This was the battle that should have ended the War of the Roses. In 1461 Edward IV of the House of York had successfully seized the throne. Henry VI was captured and the Lancastrian Prince of Wales Edward of Westminster and his mother Queen Margaret of Anjou fled to France. England settled into a calm after the first phase of the War of the Roses. Nine years later the peace broke down. Edward alienated his cousin Richard Neville, Earl of Warwick by marrying the widow of a Lancastrian sympathizer Elizabeth Woodville instead of the princess chosen for him. Warwick along with Edward’s ambitious brother George, Duke of Clarence revolted and fled to France. There they allied with their old enemy Queen Margaret and invaded England.
Taken by surprise, it was the turn of Edward and his youngest (and most loyal) brother Riichard to flee. Edward IV returned in March 1471. George of Clarence defected to his brother. On April 14, 1471 Warwick was defeated and killed in a confusing battle fought in the fog at Barnet. Henry VI was recaptured by Edward IV. Delayed by storms, Queen Margaret and Prince Edward landed in England the same day as the Battle of Barnet. After learning of the disaster of Barnet they decided to gamble for the throne instead of returning to France. They decided to link up with the armies being raised in Wales by Jasper Tudor (uncle of the future Henry VII). Edward IV gave pursuit and caught up with the Lancastrians at Tewkesbury on the River Severn.

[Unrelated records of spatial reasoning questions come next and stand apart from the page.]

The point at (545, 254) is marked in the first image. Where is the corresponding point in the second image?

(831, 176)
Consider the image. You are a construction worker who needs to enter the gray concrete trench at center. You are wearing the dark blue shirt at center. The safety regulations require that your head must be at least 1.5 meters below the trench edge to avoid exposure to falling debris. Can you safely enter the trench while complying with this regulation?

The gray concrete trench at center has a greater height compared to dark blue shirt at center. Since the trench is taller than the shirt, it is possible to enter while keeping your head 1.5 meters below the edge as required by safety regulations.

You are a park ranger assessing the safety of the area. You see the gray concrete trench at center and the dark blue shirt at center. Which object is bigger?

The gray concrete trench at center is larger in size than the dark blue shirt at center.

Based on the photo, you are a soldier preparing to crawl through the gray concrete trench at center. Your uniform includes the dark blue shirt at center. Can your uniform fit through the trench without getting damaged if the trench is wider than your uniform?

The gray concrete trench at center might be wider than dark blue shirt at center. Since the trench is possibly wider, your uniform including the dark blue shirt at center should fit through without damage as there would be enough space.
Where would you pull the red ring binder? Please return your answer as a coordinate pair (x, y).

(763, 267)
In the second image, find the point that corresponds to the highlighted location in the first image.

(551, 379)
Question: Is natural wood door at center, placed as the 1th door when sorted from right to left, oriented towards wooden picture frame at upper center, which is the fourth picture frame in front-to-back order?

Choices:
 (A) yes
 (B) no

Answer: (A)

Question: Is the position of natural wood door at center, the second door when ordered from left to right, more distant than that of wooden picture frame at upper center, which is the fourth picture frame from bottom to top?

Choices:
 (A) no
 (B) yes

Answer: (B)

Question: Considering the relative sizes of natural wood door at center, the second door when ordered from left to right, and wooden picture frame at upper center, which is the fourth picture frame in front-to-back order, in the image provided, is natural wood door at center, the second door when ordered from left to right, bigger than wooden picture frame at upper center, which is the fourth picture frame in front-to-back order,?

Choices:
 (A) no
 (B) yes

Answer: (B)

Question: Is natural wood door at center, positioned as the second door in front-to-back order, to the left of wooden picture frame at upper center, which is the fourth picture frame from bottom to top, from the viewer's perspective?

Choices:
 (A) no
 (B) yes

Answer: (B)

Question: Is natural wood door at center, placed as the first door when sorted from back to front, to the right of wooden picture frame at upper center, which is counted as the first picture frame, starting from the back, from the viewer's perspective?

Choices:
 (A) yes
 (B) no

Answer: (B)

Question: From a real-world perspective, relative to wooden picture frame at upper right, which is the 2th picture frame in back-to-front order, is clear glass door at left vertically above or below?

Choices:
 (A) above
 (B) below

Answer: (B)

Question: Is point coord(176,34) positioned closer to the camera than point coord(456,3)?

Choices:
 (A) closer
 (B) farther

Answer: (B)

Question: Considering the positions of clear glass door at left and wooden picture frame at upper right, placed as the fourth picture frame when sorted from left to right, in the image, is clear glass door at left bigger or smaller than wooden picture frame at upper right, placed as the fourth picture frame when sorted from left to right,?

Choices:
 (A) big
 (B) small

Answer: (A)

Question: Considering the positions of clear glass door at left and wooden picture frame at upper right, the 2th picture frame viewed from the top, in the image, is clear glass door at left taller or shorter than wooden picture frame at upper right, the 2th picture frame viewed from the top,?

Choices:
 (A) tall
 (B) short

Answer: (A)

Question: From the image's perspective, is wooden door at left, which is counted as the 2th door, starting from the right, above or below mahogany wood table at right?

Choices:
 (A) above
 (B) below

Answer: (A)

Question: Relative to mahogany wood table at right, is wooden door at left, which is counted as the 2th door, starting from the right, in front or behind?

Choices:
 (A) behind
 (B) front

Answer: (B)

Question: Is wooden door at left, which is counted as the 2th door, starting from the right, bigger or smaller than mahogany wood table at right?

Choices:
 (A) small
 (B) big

Forced to give battle, the Lancastrians were routed with most of their casualties coming in the rout. Edward of Westminister was captured in a grove by George, Duke of Clarence (who had sworn him fealty the previous year) and summarily executed. He was the only Prince of Wales to die in battle. Two days later the Duke of Somerset and the surviving Lancastrian leaders who had sought refuge in Tewkesbury abbey were executed. The Battle of Tewkesbury essentially eliminated the Lancastrian cause. Dispirited by the death of her only son Queen Margaret surrendered. Henry VI was murdered the day Edward IV returned to London.
The heir of Lancaster was now the young Henry Tudor whose lineage was tainted by bastardy. England was at peace and Edward IV lived the rest of his days in hedonistic prosperity. This battle should have ended the War of the Roses. Unfortunately Edward’s unfortunate marriage and his excessive favoritism towards his wife’s Woodville relations made it impossible. The treacherous George, Duke of Clarence was arrested and executed a few years later. On his death Edward IV named the loyal Richard of Gloucester regent for his son but the Woodville’s tried to have the young Edward V crowned and proclaimed of age. With a precedent for the judicial murder of a royal Duke just a few years old, the stage was set for Richard’s military coup and the inevitable stage of events that led to his usurpation of the throne for self-preservation. This gave a new lease of life on the moribund Lancastrian cause and eventually led to the Battle of Bosworth that finally ended the war of the Roses.